Disaster highlights shoddy materials
Building industry players are calling for a review over noncompliant building products in the wake of London’s tragic Grenfell Tower blaze.
At least 79 people are now feared dead in the Grenfell Tower apartment block fire last week, and news reports indicate the building’s highly flammable cladding may not have complied with the building code.
Building Industry Federation chief executive Bruce Kohn said that while New Zealand had moved to tighten fire safety standards a few months ago, there were still non-compliant building products of all kinds entering the country ‘‘unchecked’’.
Below-standard products included window, shower and balustrade glass, PVC piping for internal and external drainage, claddings, electrical wiring, taps and plumbing fittings and aluminium framing.
Non-conforming products were costing the country an estimated $92 million every year, in terms of enforcement and replacement on building sites, Kohn said.
‘‘We have the New South Wales Government reconsidering the state’s building safety measures with ‘a sense of urgency’ and the Queensland Government promising to redraft its building laws this year, specifically because of a surge of non-conforming products into the Australian market.’’

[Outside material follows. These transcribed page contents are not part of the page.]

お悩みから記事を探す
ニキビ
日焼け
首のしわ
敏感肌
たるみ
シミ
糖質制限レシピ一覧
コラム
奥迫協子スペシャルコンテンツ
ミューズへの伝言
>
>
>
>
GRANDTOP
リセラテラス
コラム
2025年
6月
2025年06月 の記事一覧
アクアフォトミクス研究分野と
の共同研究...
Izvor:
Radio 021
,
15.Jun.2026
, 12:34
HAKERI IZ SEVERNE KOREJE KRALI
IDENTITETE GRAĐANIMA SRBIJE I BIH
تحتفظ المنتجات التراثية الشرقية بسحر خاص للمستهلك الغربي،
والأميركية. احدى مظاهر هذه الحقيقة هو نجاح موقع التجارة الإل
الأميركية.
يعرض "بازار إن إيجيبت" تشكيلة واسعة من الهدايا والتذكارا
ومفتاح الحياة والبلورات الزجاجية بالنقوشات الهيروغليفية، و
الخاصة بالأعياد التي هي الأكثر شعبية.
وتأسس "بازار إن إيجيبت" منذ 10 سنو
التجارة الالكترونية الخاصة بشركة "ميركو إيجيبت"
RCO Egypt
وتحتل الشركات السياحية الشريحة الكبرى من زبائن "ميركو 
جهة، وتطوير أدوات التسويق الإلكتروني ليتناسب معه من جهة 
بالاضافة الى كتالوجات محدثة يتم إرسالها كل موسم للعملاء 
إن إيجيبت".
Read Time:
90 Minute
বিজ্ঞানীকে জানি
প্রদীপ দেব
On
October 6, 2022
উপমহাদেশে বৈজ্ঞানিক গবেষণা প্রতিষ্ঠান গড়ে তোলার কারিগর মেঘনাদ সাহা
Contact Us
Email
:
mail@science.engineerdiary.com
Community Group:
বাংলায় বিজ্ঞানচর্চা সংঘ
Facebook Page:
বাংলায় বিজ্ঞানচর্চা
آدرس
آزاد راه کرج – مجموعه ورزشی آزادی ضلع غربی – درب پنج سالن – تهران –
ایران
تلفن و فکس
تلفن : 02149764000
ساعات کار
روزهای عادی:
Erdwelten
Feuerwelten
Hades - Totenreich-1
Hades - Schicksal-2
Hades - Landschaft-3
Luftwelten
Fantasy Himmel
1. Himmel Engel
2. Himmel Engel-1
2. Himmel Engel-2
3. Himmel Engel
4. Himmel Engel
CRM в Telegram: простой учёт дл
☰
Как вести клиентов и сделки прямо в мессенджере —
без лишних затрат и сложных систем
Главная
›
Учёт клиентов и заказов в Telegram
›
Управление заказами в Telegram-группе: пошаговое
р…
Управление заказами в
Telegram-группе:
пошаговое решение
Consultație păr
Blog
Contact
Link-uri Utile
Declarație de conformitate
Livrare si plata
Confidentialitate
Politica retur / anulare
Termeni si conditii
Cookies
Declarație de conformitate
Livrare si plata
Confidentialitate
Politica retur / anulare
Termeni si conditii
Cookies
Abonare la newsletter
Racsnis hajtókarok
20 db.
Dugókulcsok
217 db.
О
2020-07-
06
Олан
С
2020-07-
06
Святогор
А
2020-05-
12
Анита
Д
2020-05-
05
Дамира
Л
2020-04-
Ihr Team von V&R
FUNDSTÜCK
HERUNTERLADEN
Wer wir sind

Kohn said good merchants and established importers were on the lookout for non-compliant products, but ‘‘entrepreneurial traders, and cowboy builders and tradesmen’’ were at risk of substituting specified materials with low-cost alternatives.
This had been at the heart of a Melbourne apartment fire in 2014 where the wrong cladding was used.
It was difficult for building inspectors to identify noncompliant products once in place, and Australia’s move to consider some form of protection at the border was an idea worth considering, Kohn said.
Poor-quality products have also struck the steel and plumbing industries, with reports of flexible braided hoses bursting, and investigations being conducted by the Commerce Commission into steel mesh testing.